En defensa de la complejidad
La simplificación de lo complejo es un riesgo latente para perennizar la ignorancia y el prejuicio en nuestra sociedad. En términos académicos, se pierde profundidad; en el ámbito artístico, disminuye la apreciación sensible; en el pensamiento, decae el análisis crítico.
Titulares comunes, que denotan diarios descubrimientos científicos novísimos, no son más que falacias sin argumentos a la vez que intentos erróneos de simplificar lo complejo. No se ha descubierto la cura para el cáncer, no es cierto que sabemos el origen físico de la conciencia, no sabemos si los teléfonos celulares son inocuos para la salud; la marihuana no previene el cáncer, los cigarrillos electrónicos no son seguros, ni la evidencia es sinónimo de verdad. Hay por supuesto, intentos y aproximaciones que navegan por los temas descritos, pero esas aguas no son superficiales; la realidad es más compleja.

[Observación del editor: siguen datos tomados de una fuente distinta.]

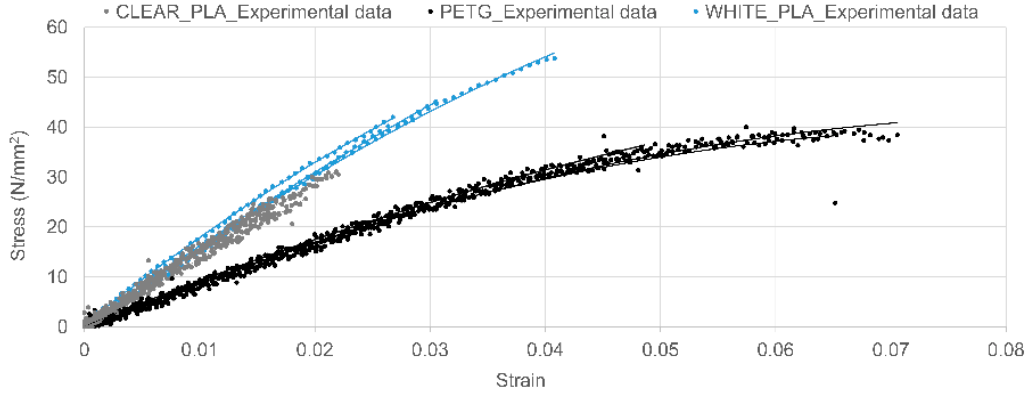
Figure A1. Stress-Strain graph of solid tubular specimens printed using clear PLA, white PLA and PE. Table A1 3D printed material properties: elongation at break, tensile modulus evaluation (Coefficients of variation provided in parentheses).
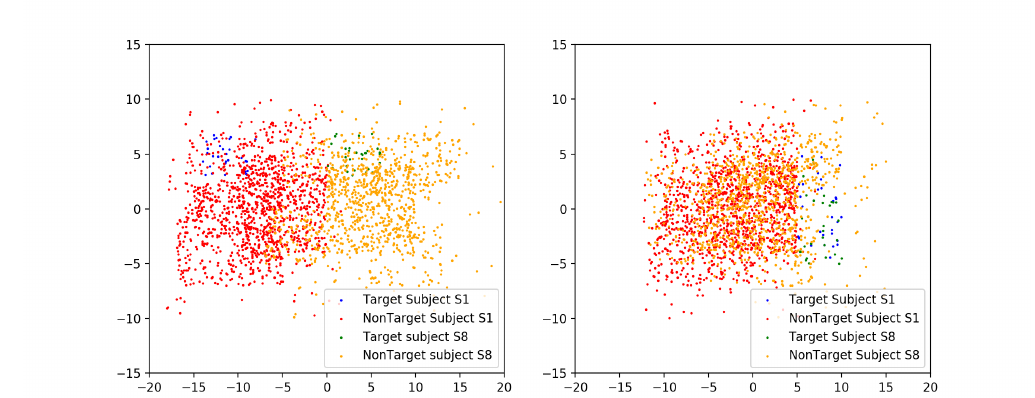
Figure 8. SPD covariance matrix of Subjects S1 and S8 before affine transformation of Dataset I ( left ); and SPD covariance matrix of Subjects S1 and S8 after affine transformation of Dataset I ( right ).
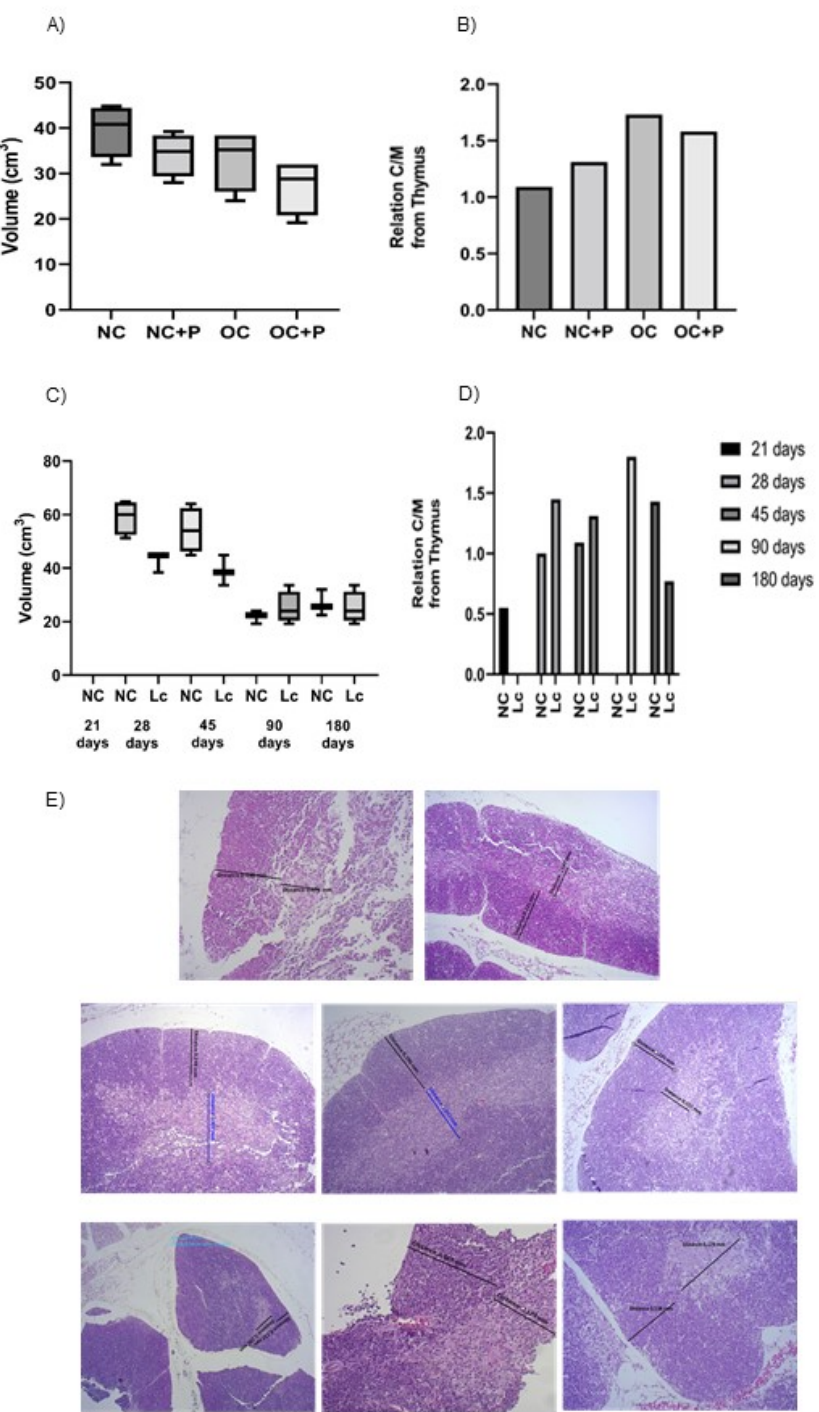
Figure 3. Post-mortem determination of thymus volume. The organ was extracted and weighed after the sacrifice. Each point represented the average ± SD of volume data pooled from 3 independent experiments with 3 mice per group. ( A , C ): size of the thymus in the obesity and senescence mouse models, respectively, ( B , D ): cortex/medullary /relationship from the thymus in obesity and senescence mouse models, respectively. Results (mean ± SD) were representative of three independent experiments. Micrographs of thymus sections in the different animal models. Tissue sections from obese ( E ) and senescence mouse models stained with hematoxylin and eosin. Magnification 1000×.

El arte tampoco es tan sencillo; las grandes expresiones artísticas han sido más o menos complejas, aún aquellas virtuosamente disfrazadas de cierta simpleza. El arte no es expresar lo que se siente, de otro modo cualquier persona es artista; el arte popular no es lo reducido y simple, tal denominación depende de quien asigne dicha etiqueta; el arte no se hace para un sinfín de interpretaciones, aunque nos guste pensar que es así. Aquí, no se debe confundir a lo complejo con lo inaccesible, pues hay muchos elementos artísticos aparentemente ininteligibles, pero tan sencillos como incomprensibles pues son diseñados solamente para expresar lo que un individuo siente.

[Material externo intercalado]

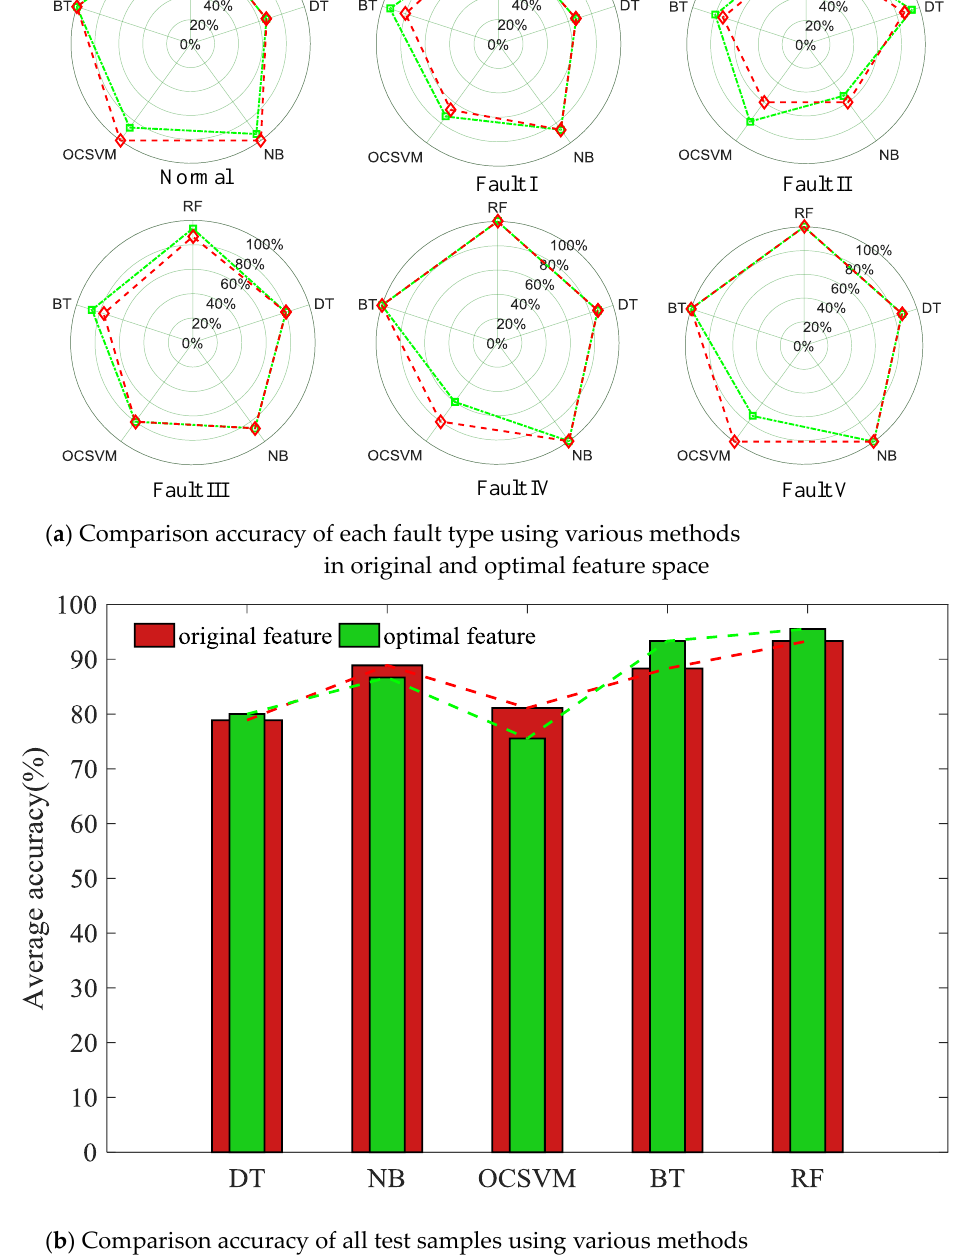
Figure 12. Diagnosis results after feature space optimization.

Así mismo, el pensamiento crítico no puede ser desarrollado sin elementos de complejidad incorporados al intelecto. Pero un pensamiento que tan solo sume elementos adquiridos durante el aprendizaje no merece el calificativo de crítico. La complejidad del pensamiento nace de la inteligencia, de la capacidad de asociar de manera dinámica aquellos elementos aprehendidos y de aprovechar el intelecto en los momentos oportunos: los caminos no son tan sencillos.
Esto nos lleva a pensar que la realidad, compleja como es, no puede ser analizada desde una sola perspectiva. Los puntos de referencia que uno puede tener, como una persona de Occidente, son necesariamente diferentes a los de nuestros propios coterráneos de diferentes culturas: la visión sobre el tiempo, el entendimiento de una alimentación saludable, las relaciones familiares. Tampoco es sabio abstraerse de las diferencias entre los propios grupos culturales: adherencias políticas, preferencias de consumo, visión sobre la felicidad.

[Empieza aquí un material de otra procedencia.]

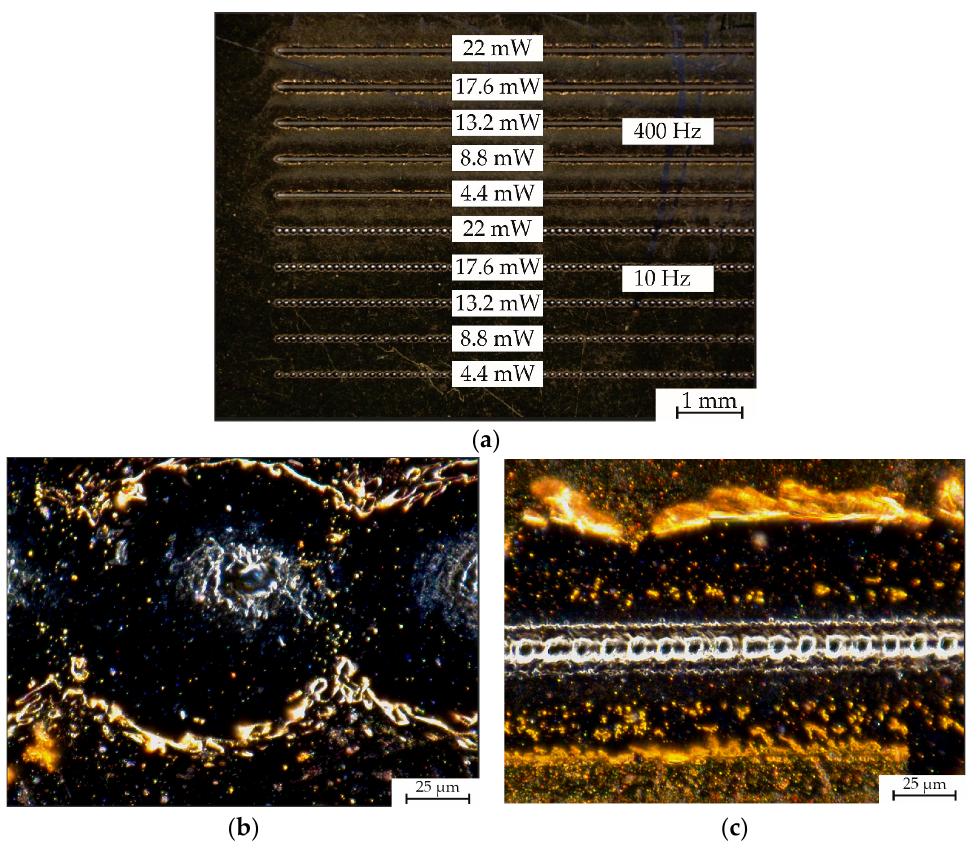
Figure 4. Light microscopy images of the performed experiment with the presence of particles distribution: ( a ) full range of tested laser beam parameters; ( b ) single laser irradiation approach close up; ( c ) 400 Hz approach close up.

En este contexto, y desde este pequeño espacio, quien escribe se posiciona en contra de la vil simplificación del pensamiento, del arte, de la ciencia y de la propia vida; de la necia reducción de las teorías progresistas a lugares comunes; de la frívola idolatría a los hombres de acero; de la fastidiosa arenga de una sociedad libre en Eurasia; de los inflexibles duplicados teóricos de la izquierda latinoamericana; de la ausencia del pensamiento crítico.
Los caminos liberadores son aquellos que llevan cierto grado de complejidad, no aquellos construidos de un momento a otro, no esos que ya vienen con las instrucciones para ser caminados. La consecución de aspectos trascendentales en este pequeño país y en nuestra corta vida, no será fruto de ideas predeterminadas ni modelos ajenos, anacrónicos, impuestos y brutales. La complejidad nos exige la transformación de nuestra realidad a través de una permanente lucha, no para conseguir un paraíso social en años venideros, sino para que, día a día, el camino sea el fin, y el fin no sea simple.